Hans trató de hacer memoria pero fue incapaz de ponerle cara a Antonio Grande, ni como exalcalde que le había entregado el premio ni como nuevo ministro de cultura, señal de que había estado muy alejado del mundo o de que el buen señor no estaba demasiado activo en su nueva cartera, como la mayoría de sus predecesores.

—¿Y pusieron a Alejandro sin más? ¿No había nadie más disponible?

Su voz debió de sonar irónica porque la Paca le volvió a palmear la rodilla, esta vez sin risa por medio. De pronto, recordó que Alejandro, al fin y al cabo, era el novio, amante, o lo que fuera, de Daniela, su sobrina nieta, y que debía de apreciarlo.

—Puede que se haya caído en todos los agujeros y pozos del pueblo, pero es concienzudo y amable con los vecinos. Le gusta esto y lo demuestra. Además, nadie quería presentarse a las elecciones —admitió al fin, encogiéndose de hombros—. Hasta que tengamos un candidato y podamos organizarlas, él es nuestro alcalde provisional.

Esta vez fue Hans el que rio.

Podía imaginarse la cara de pánfilo de Alejandro cuando se habían presentado a las puertas de esa horrenda casa azul y le habían dicho sin ambages que era el nuevo alcalde y que no tenía derecho a réplica. Habría pagado por verlo.

—Podrías ir a ver a tu amigo. Seguro que te ha echado tanto de menos como tú a él.

Hans se sorprendió de las palabras de la Paca.

La vieja se había levantado y se estiraba como un gato perezoso después de la siesta, como si no hubiera hecho nada importante en todo el día.

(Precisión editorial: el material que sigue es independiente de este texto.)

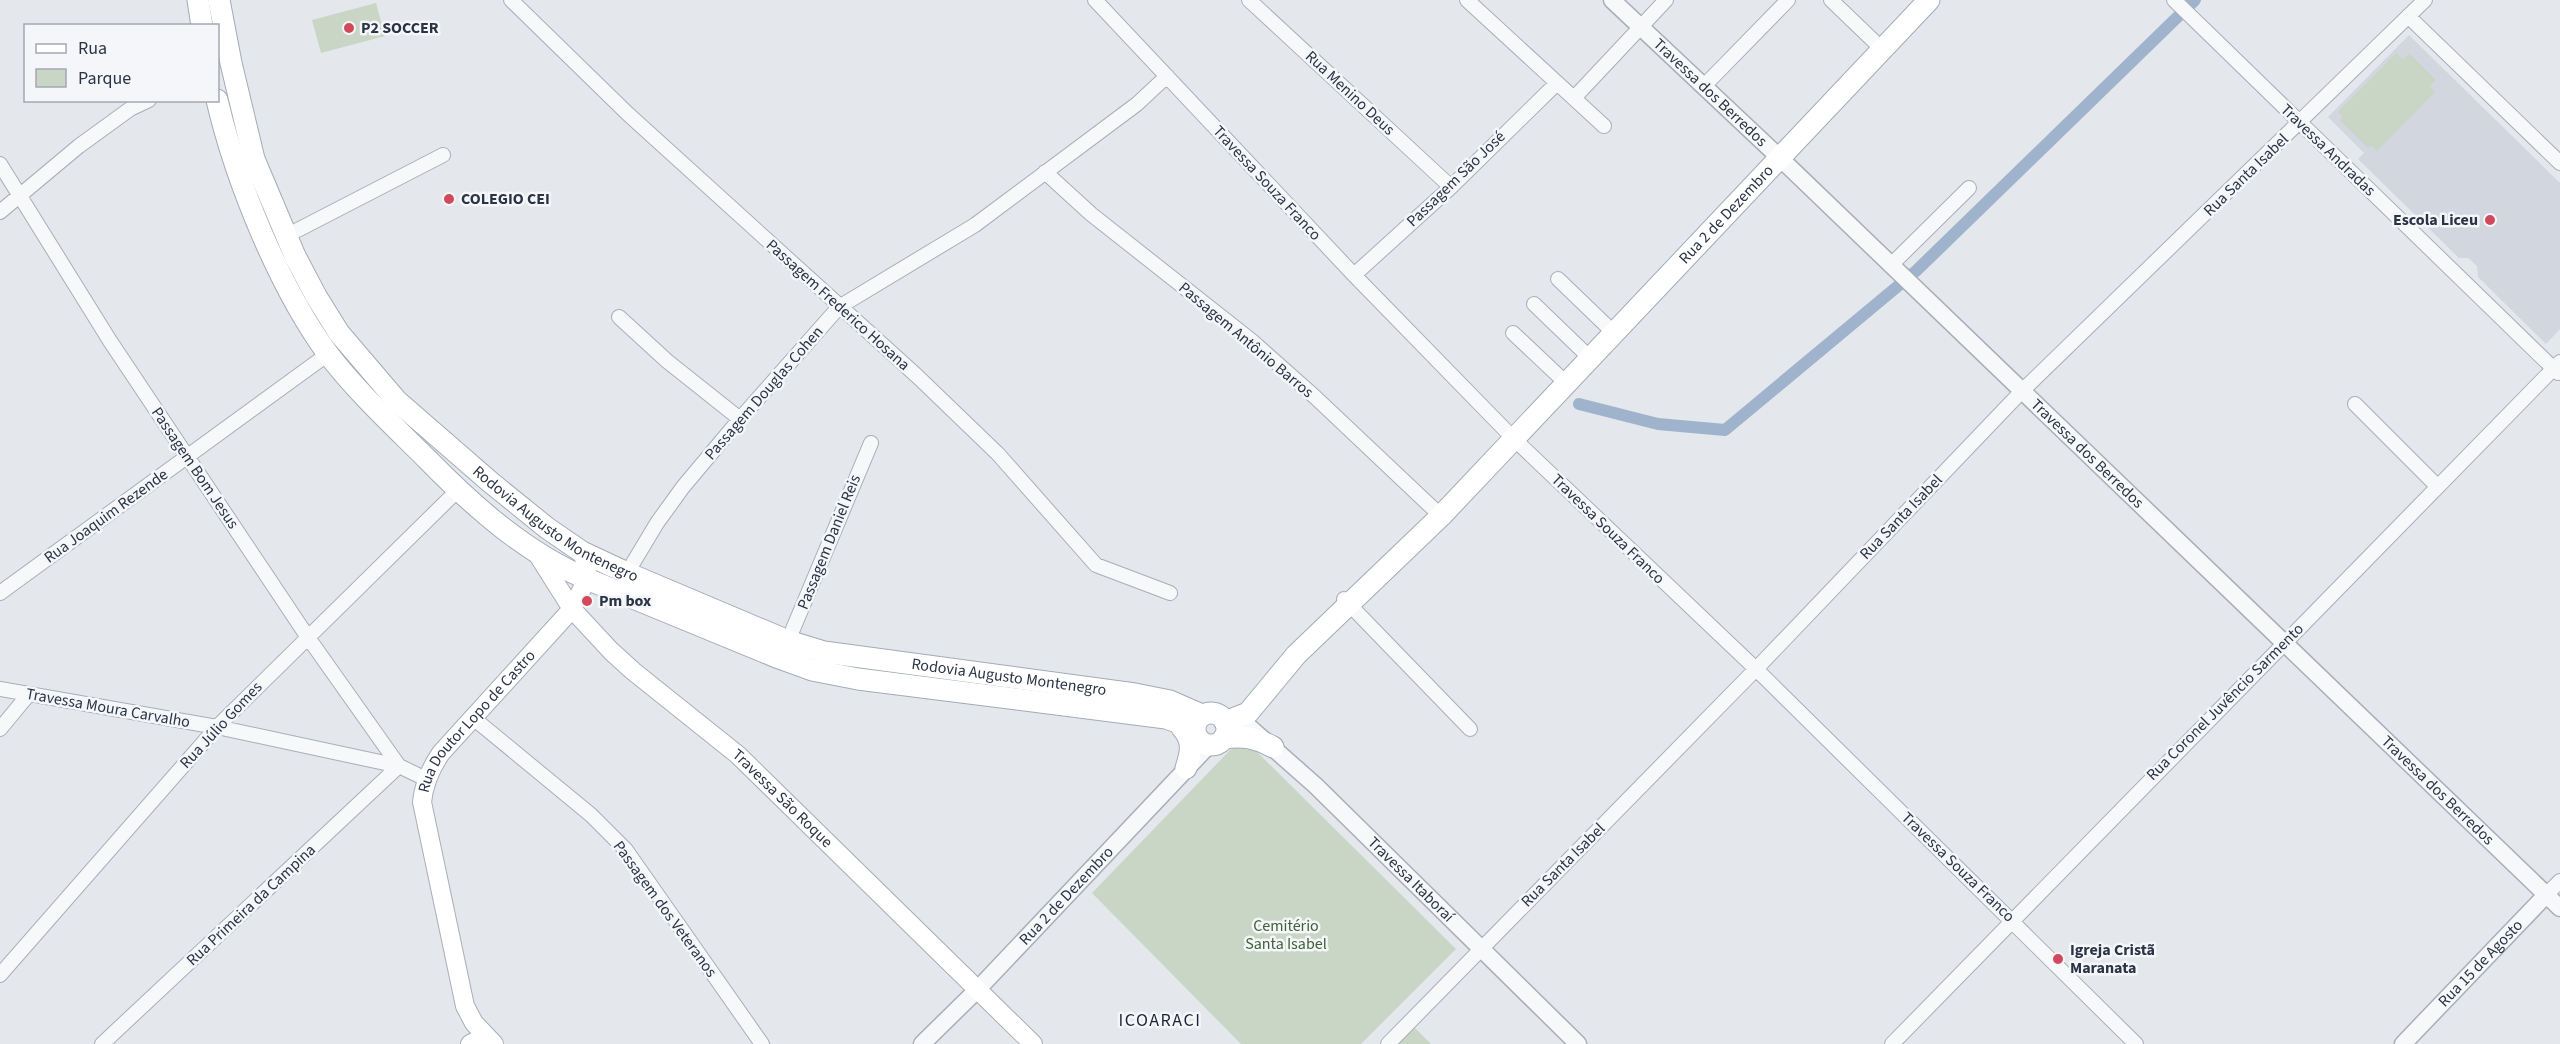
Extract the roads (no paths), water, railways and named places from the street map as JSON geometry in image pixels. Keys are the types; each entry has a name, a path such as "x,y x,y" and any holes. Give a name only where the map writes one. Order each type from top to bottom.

Quiso decirle que Alejandro y él no eran amigos. Que, de hecho, llevaban años peleándose y que se había deshecho de él sin verlo siquiera. Sin embargo, se encontró asintiendo y levantándose para darle un beso en la mejilla a modo de despedida. En el último instante ella se giró para que el beso le cayera en los labios.

—Te espero en la clase mañana. Y ten paciencia con Beatriz, muchacho, no es fácil ser ella.

Sintió que la tranquilidad y la alegría que había sentido hasta ese momento se evaporaba al recordar el modo en que su casera lo había abandonado en el campo, tal vez moribundo, y no se había preocupado siquiera de cómo estaba. Podía comprender que tuviera mucho trabajo, pero él y su vida también eran importantes.

—Te aseguro que tampoco es nada fácil ser Hans Gandía.

Ella se rio en su cara y se marchó con un gesto de la cabeza.